| Exercise brief |
Reproduce, exactly and in full, the lines from the one with "Product Name: DBeQ" through the one with "- Ariel Dorfman" in the data below; drop pictures.

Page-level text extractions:
= Beginning of Section =

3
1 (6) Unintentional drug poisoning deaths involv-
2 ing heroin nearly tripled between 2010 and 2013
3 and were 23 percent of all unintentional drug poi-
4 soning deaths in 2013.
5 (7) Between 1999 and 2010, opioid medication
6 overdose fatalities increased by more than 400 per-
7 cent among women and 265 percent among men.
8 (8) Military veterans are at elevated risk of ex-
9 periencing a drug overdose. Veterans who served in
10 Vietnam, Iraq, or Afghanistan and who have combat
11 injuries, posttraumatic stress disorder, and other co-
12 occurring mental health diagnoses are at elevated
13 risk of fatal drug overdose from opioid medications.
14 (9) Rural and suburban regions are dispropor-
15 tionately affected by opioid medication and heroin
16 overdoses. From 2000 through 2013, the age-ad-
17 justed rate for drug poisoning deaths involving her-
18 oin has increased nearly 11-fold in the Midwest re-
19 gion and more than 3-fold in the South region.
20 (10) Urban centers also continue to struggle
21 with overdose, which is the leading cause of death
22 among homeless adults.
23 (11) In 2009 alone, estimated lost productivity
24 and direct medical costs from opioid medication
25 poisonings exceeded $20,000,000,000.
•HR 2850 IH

= End of Section =
= Beginning of Section =

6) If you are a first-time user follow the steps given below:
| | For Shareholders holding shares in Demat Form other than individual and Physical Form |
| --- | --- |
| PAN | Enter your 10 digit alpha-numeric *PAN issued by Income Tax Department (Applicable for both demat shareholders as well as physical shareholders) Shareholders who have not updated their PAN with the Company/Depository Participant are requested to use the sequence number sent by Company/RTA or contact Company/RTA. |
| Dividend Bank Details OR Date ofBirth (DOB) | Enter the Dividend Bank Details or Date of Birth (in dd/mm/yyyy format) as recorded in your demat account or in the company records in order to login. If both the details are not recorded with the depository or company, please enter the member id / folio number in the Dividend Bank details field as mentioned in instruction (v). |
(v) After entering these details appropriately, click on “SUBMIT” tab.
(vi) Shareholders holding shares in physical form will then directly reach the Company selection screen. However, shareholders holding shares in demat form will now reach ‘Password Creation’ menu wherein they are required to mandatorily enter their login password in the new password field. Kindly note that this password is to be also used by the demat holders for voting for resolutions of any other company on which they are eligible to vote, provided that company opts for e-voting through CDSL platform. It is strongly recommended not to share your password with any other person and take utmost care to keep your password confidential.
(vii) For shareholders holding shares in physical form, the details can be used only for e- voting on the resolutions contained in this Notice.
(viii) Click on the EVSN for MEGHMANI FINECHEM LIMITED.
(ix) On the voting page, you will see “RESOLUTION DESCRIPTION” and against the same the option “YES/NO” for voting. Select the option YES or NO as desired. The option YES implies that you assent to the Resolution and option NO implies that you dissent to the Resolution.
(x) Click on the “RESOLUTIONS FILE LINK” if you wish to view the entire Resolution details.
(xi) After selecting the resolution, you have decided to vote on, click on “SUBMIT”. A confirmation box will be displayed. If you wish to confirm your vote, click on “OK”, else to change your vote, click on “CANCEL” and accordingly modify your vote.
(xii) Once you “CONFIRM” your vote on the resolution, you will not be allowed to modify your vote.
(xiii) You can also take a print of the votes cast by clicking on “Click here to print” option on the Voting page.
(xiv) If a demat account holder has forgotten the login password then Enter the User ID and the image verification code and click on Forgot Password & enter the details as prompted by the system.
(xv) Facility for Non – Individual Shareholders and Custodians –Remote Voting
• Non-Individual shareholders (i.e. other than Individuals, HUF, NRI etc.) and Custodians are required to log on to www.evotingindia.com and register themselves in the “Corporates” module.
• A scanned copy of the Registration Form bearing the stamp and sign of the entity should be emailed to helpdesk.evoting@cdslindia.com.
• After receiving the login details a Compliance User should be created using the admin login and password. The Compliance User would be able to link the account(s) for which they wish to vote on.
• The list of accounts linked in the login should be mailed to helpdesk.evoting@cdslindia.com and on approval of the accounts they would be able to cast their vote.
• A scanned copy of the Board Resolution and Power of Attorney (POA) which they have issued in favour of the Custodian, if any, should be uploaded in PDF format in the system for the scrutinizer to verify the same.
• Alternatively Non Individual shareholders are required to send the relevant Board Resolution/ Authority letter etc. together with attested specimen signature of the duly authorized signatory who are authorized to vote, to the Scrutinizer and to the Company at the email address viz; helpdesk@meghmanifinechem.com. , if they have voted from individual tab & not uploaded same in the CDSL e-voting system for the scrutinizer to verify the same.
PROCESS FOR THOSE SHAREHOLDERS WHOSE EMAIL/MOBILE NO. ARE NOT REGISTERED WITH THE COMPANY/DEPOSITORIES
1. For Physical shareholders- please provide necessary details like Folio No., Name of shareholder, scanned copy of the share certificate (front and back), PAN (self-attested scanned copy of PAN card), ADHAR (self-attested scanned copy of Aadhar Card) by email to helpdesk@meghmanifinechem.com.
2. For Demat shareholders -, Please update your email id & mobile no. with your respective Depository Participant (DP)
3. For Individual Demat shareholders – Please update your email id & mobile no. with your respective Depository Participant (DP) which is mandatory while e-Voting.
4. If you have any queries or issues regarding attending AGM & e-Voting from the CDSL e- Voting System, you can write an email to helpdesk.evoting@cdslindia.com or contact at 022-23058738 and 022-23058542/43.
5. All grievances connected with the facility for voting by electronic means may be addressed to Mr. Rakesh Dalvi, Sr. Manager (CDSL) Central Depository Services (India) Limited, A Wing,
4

= End of Section =
= Beginning of Section =

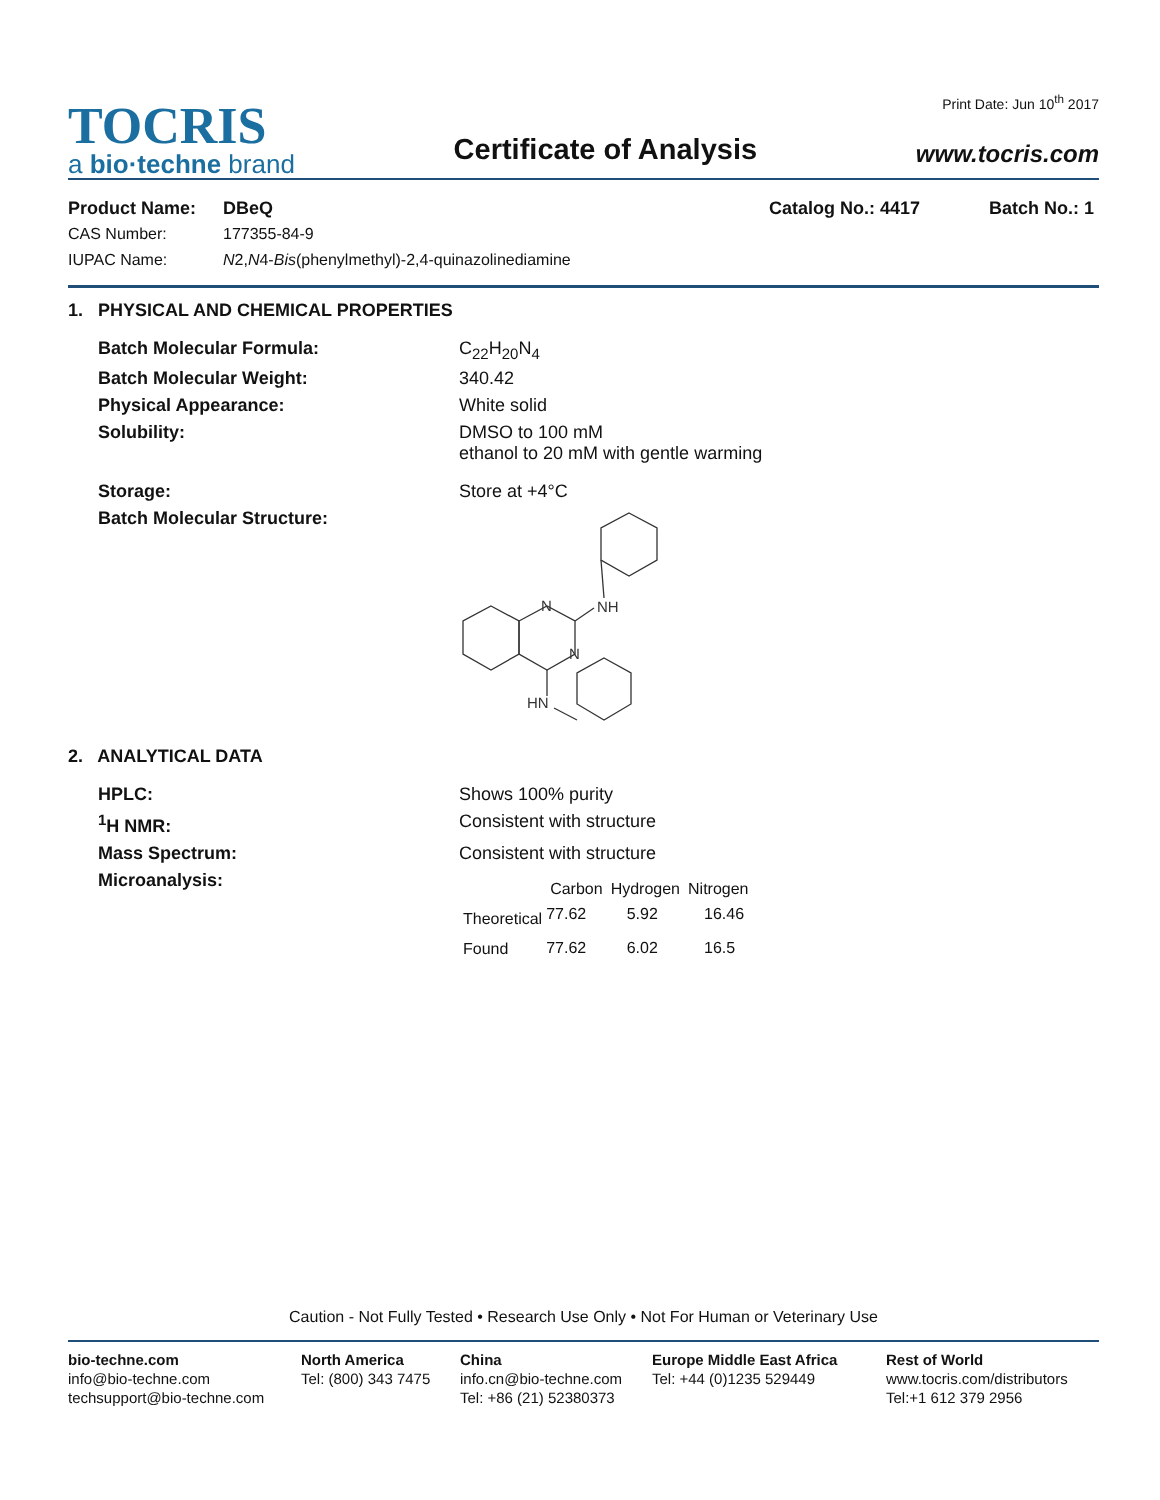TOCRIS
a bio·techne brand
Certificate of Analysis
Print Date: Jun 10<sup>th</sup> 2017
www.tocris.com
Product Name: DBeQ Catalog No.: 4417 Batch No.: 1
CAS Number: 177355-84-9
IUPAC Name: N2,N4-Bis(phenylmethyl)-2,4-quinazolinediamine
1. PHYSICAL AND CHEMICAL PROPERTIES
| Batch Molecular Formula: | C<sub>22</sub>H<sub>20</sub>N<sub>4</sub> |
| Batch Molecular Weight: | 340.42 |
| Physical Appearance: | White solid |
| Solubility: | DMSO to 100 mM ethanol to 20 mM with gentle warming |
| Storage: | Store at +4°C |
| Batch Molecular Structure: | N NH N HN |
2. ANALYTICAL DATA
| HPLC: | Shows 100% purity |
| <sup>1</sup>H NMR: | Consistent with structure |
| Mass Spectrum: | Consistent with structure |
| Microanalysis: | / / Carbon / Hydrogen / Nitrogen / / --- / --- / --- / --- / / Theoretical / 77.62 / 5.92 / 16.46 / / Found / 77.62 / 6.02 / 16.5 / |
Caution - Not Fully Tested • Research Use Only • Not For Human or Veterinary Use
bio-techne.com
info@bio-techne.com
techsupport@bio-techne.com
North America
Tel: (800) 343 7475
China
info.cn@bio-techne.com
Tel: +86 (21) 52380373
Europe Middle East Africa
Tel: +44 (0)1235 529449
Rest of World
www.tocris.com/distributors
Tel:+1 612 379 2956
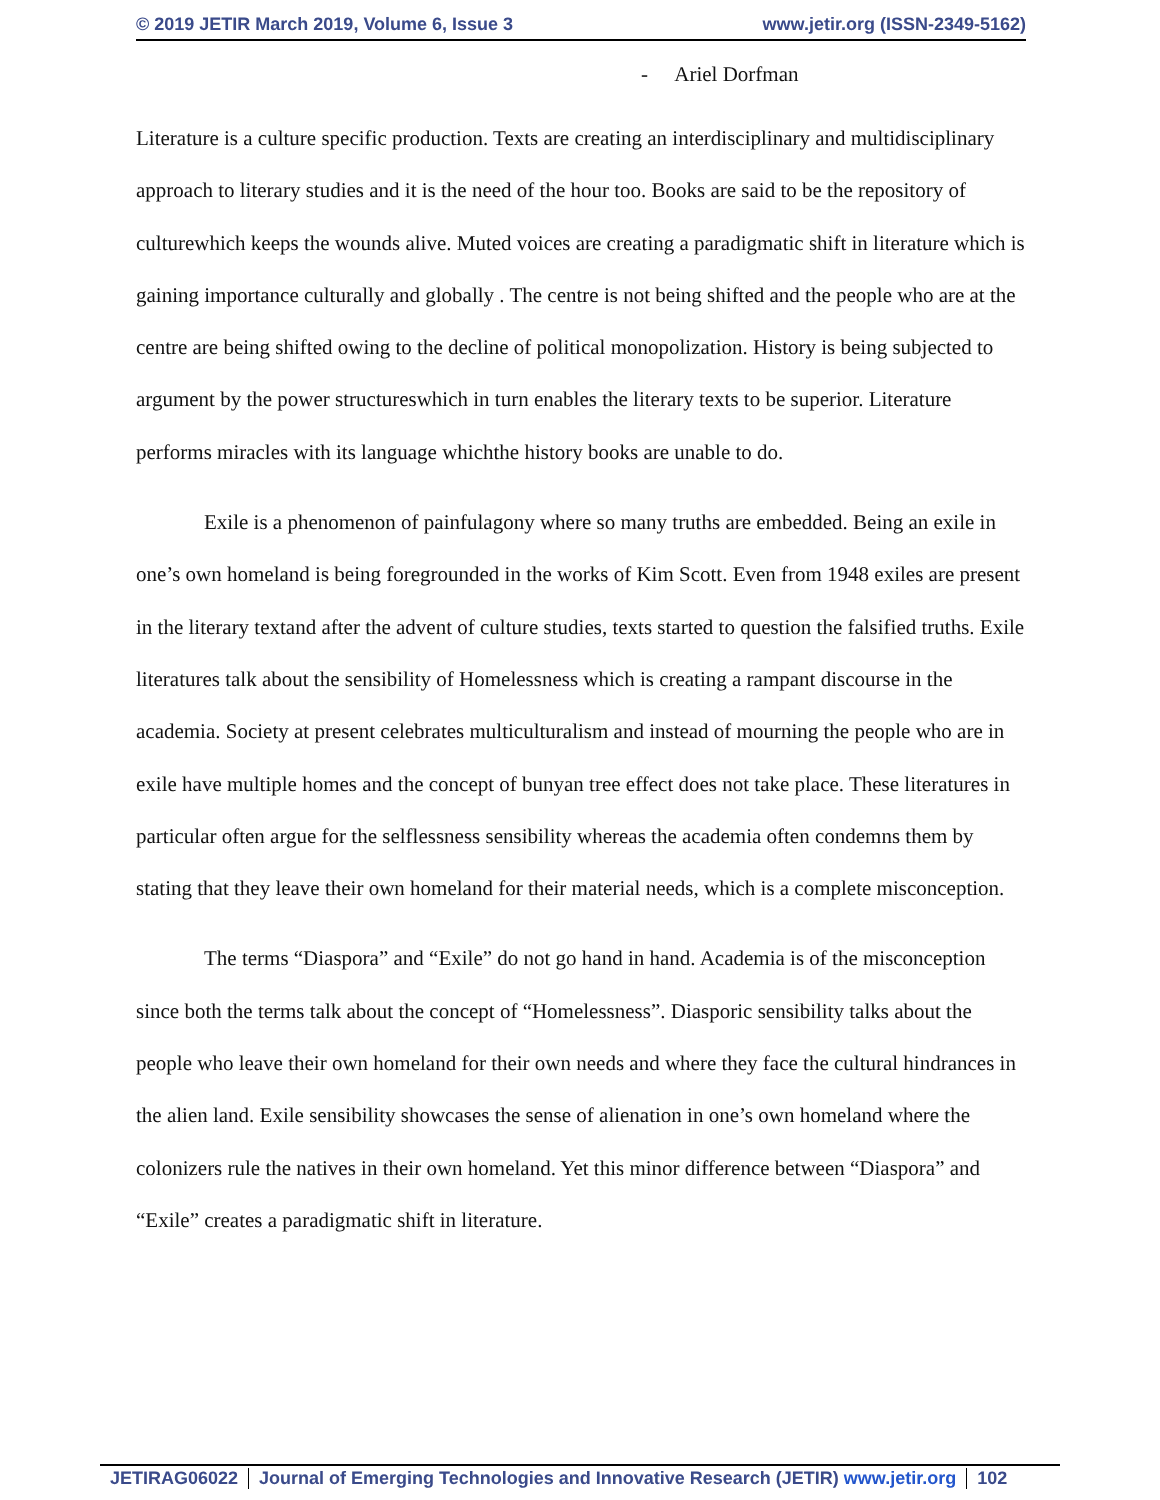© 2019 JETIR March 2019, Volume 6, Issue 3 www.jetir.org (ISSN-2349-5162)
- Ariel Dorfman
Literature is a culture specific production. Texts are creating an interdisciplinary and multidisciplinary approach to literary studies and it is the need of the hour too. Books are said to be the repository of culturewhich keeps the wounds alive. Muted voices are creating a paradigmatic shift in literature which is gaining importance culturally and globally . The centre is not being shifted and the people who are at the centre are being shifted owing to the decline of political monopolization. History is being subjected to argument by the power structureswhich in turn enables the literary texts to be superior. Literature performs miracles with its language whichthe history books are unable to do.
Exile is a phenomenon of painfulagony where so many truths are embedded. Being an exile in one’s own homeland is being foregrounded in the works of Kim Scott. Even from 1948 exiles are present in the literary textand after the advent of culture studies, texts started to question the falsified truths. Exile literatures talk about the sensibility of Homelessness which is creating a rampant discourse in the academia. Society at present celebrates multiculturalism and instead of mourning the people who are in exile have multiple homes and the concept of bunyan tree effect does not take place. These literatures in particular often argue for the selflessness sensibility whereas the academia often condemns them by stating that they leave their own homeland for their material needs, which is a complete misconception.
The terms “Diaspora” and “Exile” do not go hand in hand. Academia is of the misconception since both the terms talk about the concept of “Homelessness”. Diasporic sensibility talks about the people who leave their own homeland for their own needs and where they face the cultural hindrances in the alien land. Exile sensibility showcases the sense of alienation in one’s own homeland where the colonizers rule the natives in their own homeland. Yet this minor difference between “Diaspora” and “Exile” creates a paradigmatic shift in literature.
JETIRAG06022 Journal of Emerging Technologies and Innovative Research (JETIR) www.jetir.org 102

= End of Section =

| Written response |
Product Name: DBeQ Catalog No.: 4417 Batch No.: 1
CAS Number: 177355-84-9
IUPAC Name: N2,N4-Bis(phenylmethyl)-2,4-quinazolinediamine
1. PHYSICAL AND CHEMICAL PROPERTIES
| Batch Molecular Formula: | C<sub>22</sub>H<sub>20</sub>N<sub>4</sub> |
| Batch Molecular Weight: | 340.42 |
| Physical Appearance: | White solid |
| Solubility: | DMSO to 100 mM ethanol to 20 mM with gentle warming |
| Storage: | Store at +4°C |
| Batch Molecular Structure: | N NH N HN |
2. ANALYTICAL DATA
| HPLC: | Shows 100% purity |
| <sup>1</sup>H NMR: | Consistent with structure |
| Mass Spectrum: | Consistent with structure |
| Microanalysis: | / / Carbon / Hydrogen / Nitrogen / / --- / --- / --- / --- / / Theoretical / 77.62 / 5.92 / 16.46 / / Found / 77.62 / 6.02 / 16.5 / |
Caution - Not Fully Tested • Research Use Only • Not For Human or Veterinary Use
bio-techne.com
info@bio-techne.com
techsupport@bio-techne.com
North America
Tel: (800) 343 7475
China
info.cn@bio-techne.com
Tel: +86 (21) 52380373
Europe Middle East Africa
Tel: +44 (0)1235 529449
Rest of World
www.tocris.com/distributors
Tel:+1 612 379 2956
© 2019 JETIR March 2019, Volume 6, Issue 3 www.jetir.org (ISSN-2349-5162)
- Ariel Dorfman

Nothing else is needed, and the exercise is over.